US President Barack Obama on Wednesday extended limited job benefits to gay partners of US government workers in what he called a first step to end discrimination against gays and lesbians.
Under pressure from gay rights groups, Obama urged Congress to pass legislation that would extend full healthcare and retirement benefits to gay families in the 1.9 million-strong federal workforce, as many US businesses already do.
“Many of our government’s hardworking and dedicated and patriotic public servants have long been denied basic rights that their colleagues enjoyed for one simple reason: the people that they love are of the same sex,” Obama said before signing an order to extend benefits for federal workers’ gay partners.
“It’s a day that marks a historic step towards the changes we seek, but I think we all have to acknowledge this is only one step,” he said.
Obama’s announcement showed that his administration may focus more on incremental, tangible gains for gays and lesbians, rather than wading directly into the divisive gay marriage debate that has played out at the state level.
Gay rights groups called Wednesday’s move a welcome first step and said they understood that the president had been busy trying to shore up the economy and lay the groundwork for landmark healthcare and climate-change legislation.
But they said they would continue to press the administration to outlaw workplace discrimination and extend benefits for same-sex couples.
“Those things should happen today, should have happened yesterday and they haven’t and until they do there’s going to be a frustration,” said Joe Solomonese, president of the Human Rights Campaign, a gay-rights group.
Obama did not back gay marriage during last year’s campaign, but he did promise to repeal a 1996 law that prevents the government from recognizing same-sex marriages.
The administration will work with Congress to repeal that law, the Defense of Marriage Act, and extend workplace-discrimination laws to cover gays, said John Berry, head of the US Office of Personnel Management.
The administration will also try to overturn the “Don’t Ask, Don’t Tell” policy that allows the US military to expel troops that are openly gay, Berry said.
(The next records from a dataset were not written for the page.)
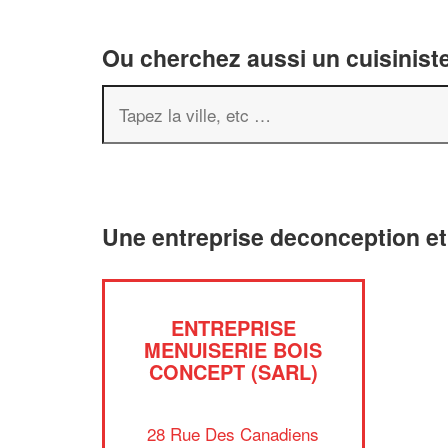
Ou cherchez aussi un cuisiniste
Une entreprise deconception et
ENTREPRISE
MENUISERIE BOIS
CONCEPT (SARL)
28 Rue Des Canadiens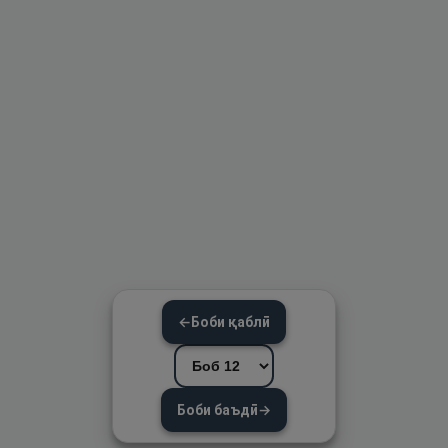
←
Боби қаблӣ
Боби баъдӣ
→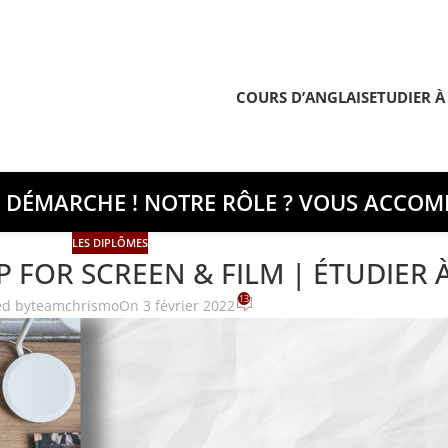
COURS D’ANGLAIS
ETUDIER À
E DÉMARCHE ! NOTRE RÔLE ? VOUS ACCOMP
LES DIPLÔMES
 FOR SCREEN & FILM | ÉTUDIER 
13
ed by
teamchrismo
On 3 février 2022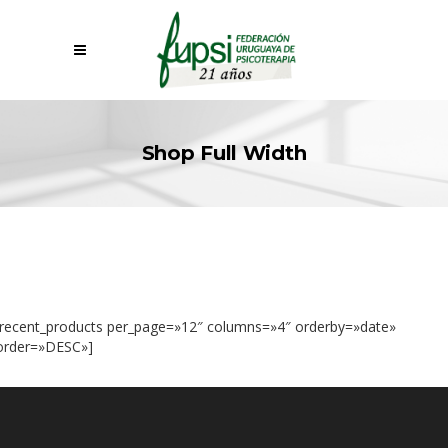
Shop Full Width
[recent_products per_page=»12″ columns=»4″ orderby=»date»
order=»DESC»]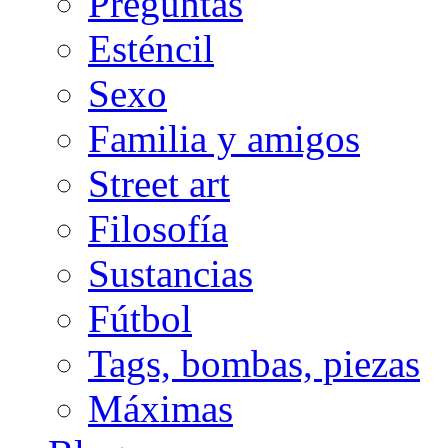
Preguntas
Esténcil
Sexo
Familia y amigos
Street art
Filosofía
Sustancias
Fútbol
Tags, bombas, piezas
Máximas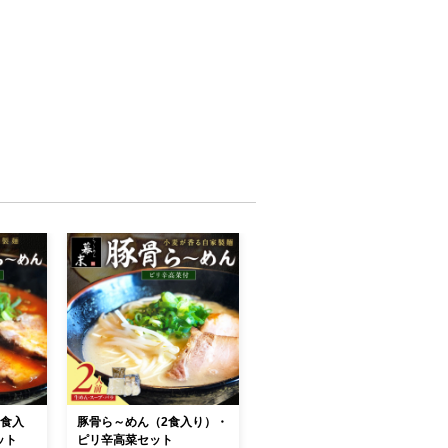
2食入
豚骨ら～めん（2食入り）・
ット
ピリ辛高菜セット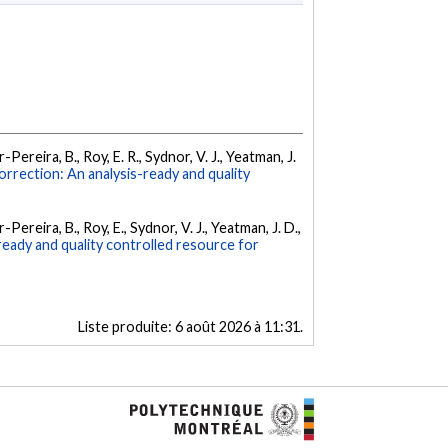
ar-Pereira, B., Roy, E. R., Sydnor, V. J., Yeatman, J.
rrection: An analysis-ready and quality
ar-Pereira, B., Roy, E., Sydnor, V. J., Yeatman, J. D.,
ready and quality controlled resource for
Liste produite:
6 août 2026 à 11:31
.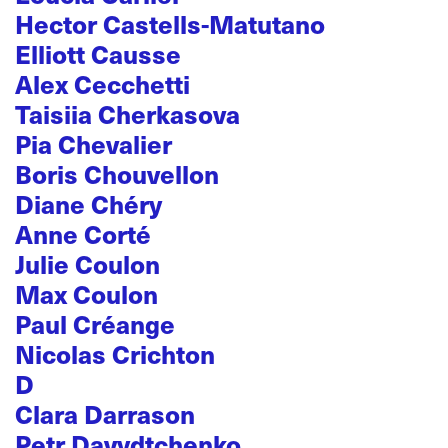
Hector Castells-Matutano
Elliott Causse
Alex Cecchetti
Taisiia Cherkasova
Pia Chevalier
Boris Chouvellon
Diane Chéry
Anne Corté
Julie Coulon
Max Coulon
Paul Créange
Nicolas Crichton
D
Clara Darrason
Petr Davydtchenko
The outlook in Congress is unclear as a divisive debate over gay rights could interfere with Democrats’ goals to pass landmark legislation covering climate change, healthcare and financial regulation.
Lawmakers are still weighing whether to try to repeal the entire Defense of Marriage Act or simply target sections that prevent the government from offering healthcare and retirement benefits to the same-sex partners of federal employees.
The House of Representatives in April approved an expansion of federal “hate crime” laws to cover gays and lesbians, but the measure has not yet passed the Senate.
At the state level, six states currently recognize gay marriage or plan to by next year, while six others and the District of Columbia provide some level of spousal rights for same-sex couples, according to the Human Rights Campaign.
Some 29 states have changed their state constitutions to ban gay marriage.